Microsoft Launches Copilot Cowork — Claude Enters Microsoft 365
Microsoft announced Copilot Cowork, a cloud-based AI agent built in collaboration with Anthropic that brings Claude Cowork’s multi-step task execution into Microsoft 365. Users describe the outcome they want and Cowork breaks it down into steps, reasoning across apps like Outlook, Teams, Excel, and PowerPoint to get it done. The system uses Microsoft’s “Work IQ” to ground every action in the user’s emails, meetings, messages, and files.
Copilot Cowork is in research preview now with broader access through Microsoft’s Frontier program in late March. It runs within a customer’s M365 tenant with enterprise data protection baked in. Microsoft also unveiled the M365 E7 “Frontier Suite” at $99/user/month — bundling E5, Copilot, and Agent 365 into a single license. GA is May 1. This is the biggest Microsoft licensing change in a decade, and Anthropic is at the center of it.
Trump Prepares Executive Order to Ban Anthropic Across All Agencies
The White House is preparing a formal executive order directing every federal agency to immediately cease use of Anthropic’s technology. The move escalates the Pentagon dispute to a government-wide ban. White House spokesperson Liz Huston framed it as a fight against what the administration calls “woke AI,” stating the president will not allow a company’s terms of service to dictate how the military operates.
Anthropic fired back by filing two federal lawsuits on Monday challenging the supply chain risk designation as unconstitutional retaliation. The company argues the designation — the first time this authority has been used against a U.S. company — was punishment for refusing to give the military unrestricted access to Claude for applications like autonomous weapons and mass surveillance. Anthropic’s CEO Dario Amodei has maintained the company will work with the military only within its ethical red lines.
Anthropic Launches Code Review for Claude Code
Anthropic shipped Code Review, a multi-agent system built into Claude Code that automatically reviews pull requests on GitHub. When a PR is opened, the system dispatches multiple AI agents in parallel. Each agent independently hunts for bugs, then they cross-verify each other’s findings to filter false positives and rank issues by severity. The result: fewer missed bugs and less noise than single-pass review tools.
Code Review is in research preview for Claude for Teams and Enterprise customers. Pricing is token-based, averaging $15–$25 per review depending on PR size and complexity. The Register called it “pricey and sluggish” in an early hands-on, but Anthropic is betting that enterprise engineering orgs will pay for quality — especially as AI-generated code volumes surge. Uber, Salesforce, and Accenture are among the first enterprise users. Claude Code’s run-rate revenue has now surpassed $2.5 billion.
Sonnet 5 “Fennec” Spotted in Vertex AI Logs
Claude Sonnet 5, codenamed “Fennec,” has appeared in Google Cloud Vertex AI logs, fueling speculation about an imminent release.
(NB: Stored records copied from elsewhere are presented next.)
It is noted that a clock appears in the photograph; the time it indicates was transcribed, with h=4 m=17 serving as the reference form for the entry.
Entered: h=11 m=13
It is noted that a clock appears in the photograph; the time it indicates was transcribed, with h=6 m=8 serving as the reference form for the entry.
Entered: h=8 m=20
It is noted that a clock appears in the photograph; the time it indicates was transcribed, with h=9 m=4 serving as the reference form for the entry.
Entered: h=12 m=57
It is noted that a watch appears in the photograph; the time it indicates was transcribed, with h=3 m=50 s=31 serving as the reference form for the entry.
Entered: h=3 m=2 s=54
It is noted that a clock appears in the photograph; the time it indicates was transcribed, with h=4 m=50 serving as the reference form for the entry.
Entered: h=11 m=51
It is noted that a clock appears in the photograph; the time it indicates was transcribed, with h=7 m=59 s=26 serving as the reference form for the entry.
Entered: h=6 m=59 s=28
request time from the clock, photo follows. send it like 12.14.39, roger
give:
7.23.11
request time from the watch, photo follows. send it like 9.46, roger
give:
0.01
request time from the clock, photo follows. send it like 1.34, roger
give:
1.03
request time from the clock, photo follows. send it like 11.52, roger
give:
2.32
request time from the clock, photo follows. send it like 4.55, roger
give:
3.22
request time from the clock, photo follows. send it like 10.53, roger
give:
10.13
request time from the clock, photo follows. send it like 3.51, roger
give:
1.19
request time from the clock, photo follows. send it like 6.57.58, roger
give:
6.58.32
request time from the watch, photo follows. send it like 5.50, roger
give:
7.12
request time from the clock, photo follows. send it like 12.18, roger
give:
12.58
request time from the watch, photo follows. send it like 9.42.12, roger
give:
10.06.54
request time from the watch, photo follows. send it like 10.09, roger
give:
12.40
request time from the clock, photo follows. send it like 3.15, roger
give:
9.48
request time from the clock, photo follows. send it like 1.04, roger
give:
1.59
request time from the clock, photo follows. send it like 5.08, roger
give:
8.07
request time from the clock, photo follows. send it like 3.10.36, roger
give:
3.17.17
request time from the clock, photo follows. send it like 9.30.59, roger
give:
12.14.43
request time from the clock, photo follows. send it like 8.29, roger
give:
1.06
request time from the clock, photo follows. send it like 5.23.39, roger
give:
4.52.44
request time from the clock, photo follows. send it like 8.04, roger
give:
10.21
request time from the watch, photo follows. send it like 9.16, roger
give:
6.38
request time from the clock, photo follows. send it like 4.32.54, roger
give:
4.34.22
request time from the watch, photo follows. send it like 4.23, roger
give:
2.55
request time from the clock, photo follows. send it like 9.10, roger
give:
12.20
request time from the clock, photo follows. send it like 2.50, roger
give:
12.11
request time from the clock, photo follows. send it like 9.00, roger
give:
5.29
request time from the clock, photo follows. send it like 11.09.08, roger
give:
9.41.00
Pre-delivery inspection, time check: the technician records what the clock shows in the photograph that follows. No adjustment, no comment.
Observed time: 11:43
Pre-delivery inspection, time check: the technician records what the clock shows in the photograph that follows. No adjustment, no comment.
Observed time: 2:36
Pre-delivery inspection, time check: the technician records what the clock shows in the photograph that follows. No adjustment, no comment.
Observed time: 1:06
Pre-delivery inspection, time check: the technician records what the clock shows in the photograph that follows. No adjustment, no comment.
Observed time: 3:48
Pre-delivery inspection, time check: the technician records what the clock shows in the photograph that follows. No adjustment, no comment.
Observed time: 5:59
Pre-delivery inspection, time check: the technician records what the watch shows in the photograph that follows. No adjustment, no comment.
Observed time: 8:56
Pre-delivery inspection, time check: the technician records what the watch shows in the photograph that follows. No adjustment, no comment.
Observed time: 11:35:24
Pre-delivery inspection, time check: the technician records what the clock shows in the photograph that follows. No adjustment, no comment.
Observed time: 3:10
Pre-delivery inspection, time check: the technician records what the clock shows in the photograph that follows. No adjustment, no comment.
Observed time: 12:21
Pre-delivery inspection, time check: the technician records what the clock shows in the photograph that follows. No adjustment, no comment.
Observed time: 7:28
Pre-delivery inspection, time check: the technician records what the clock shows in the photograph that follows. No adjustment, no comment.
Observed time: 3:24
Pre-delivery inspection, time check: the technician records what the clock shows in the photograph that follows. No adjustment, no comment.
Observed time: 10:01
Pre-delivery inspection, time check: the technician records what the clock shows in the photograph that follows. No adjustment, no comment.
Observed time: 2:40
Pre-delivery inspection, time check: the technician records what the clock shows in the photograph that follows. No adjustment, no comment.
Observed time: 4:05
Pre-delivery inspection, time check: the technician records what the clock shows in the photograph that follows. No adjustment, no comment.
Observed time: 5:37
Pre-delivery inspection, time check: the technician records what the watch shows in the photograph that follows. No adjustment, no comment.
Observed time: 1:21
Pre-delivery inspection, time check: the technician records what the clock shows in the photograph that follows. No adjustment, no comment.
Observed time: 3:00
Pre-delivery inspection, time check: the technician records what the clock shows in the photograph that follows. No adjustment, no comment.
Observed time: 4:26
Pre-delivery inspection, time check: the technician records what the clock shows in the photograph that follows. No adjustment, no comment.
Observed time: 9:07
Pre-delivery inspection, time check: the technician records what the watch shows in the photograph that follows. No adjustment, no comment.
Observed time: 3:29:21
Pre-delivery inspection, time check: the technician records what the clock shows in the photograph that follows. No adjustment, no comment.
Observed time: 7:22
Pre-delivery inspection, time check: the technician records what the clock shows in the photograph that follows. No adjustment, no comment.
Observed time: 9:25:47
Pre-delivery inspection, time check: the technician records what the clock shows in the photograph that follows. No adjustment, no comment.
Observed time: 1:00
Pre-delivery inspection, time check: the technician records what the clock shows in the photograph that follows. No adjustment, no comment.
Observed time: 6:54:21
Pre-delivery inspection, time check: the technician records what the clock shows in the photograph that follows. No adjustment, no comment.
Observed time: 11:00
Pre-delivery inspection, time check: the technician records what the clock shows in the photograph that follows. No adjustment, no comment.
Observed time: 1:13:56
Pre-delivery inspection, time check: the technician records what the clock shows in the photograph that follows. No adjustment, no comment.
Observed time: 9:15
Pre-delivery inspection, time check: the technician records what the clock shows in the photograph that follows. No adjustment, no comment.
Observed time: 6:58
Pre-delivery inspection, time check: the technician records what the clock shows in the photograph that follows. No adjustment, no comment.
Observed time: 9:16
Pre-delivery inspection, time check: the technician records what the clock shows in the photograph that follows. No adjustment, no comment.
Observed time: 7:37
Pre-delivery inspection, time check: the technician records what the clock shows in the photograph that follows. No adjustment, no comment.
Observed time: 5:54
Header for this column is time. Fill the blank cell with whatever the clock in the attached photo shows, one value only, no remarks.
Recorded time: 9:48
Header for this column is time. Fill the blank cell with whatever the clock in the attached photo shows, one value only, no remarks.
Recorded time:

Leaks from multiple sources suggest Fennec could be priced around 50% lower than Opus 4.5 while delivering comparable or superior benchmark performance. If accurate, that would make it the most cost-effective frontier model on the market.
Anthropic hasn’t confirmed any release timeline, but the Vertex AI sighting follows a pattern — both Sonnet 4.5 and Sonnet 4.6 appeared in cloud provider logs weeks before their official launches. Developers are already speculating about what Fennec means for the Claude Code and Cowork pricing tiers, since Sonnet models are the default for free and Pro users.
Japan Times: “Anthropic’s Partners Are Making a Deal with the AI Devil”
A sharp op-ed in the Japan Times argues that Microsoft, Google, and Amazon’s public backing of Anthropic is less about principle and more about self-interest. The piece contends that these companies need Claude in their product catalogs to compete, and their willingness to publicly defy the Pentagon reflects the leverage Anthropic has built — not any shared commitment to AI safety.
The analysis raises a real question for the industry: when cloud providers stake their reputation on backing a company the U.S. government is actively trying to blacklist, what happens if the political winds shift further? For Anthropic, the hyperscaler backing is a lifeline. For the hyperscalers, it’s a calculated bet that the Pentagon dispute won’t spill over into commercial procurement decisions. So far, that bet is holding.
Enterprise Subscriptions Quadruple as Pentagon Drama Drives Adoption
Buried in the Code Review launch coverage is a striking data point: Anthropic’s enterprise subscriptions have quadrupled since the start of the year. The Streisand effect is in full force — every headline about the Pentagon ban drives more consumer and enterprise sign-ups. Claude remains the #1 free app on both the App Store and Play Store, and the company continues to break daily sign-up records.
The enterprise growth is especially notable because it suggests the supply chain risk designation isn’t scaring off commercial customers. If anything, the fight with the Pentagon has positioned Anthropic as the company willing to draw ethical lines on AI — a brand story that resonates with the same enterprise buyers who care about responsible AI policies in their vendor stack.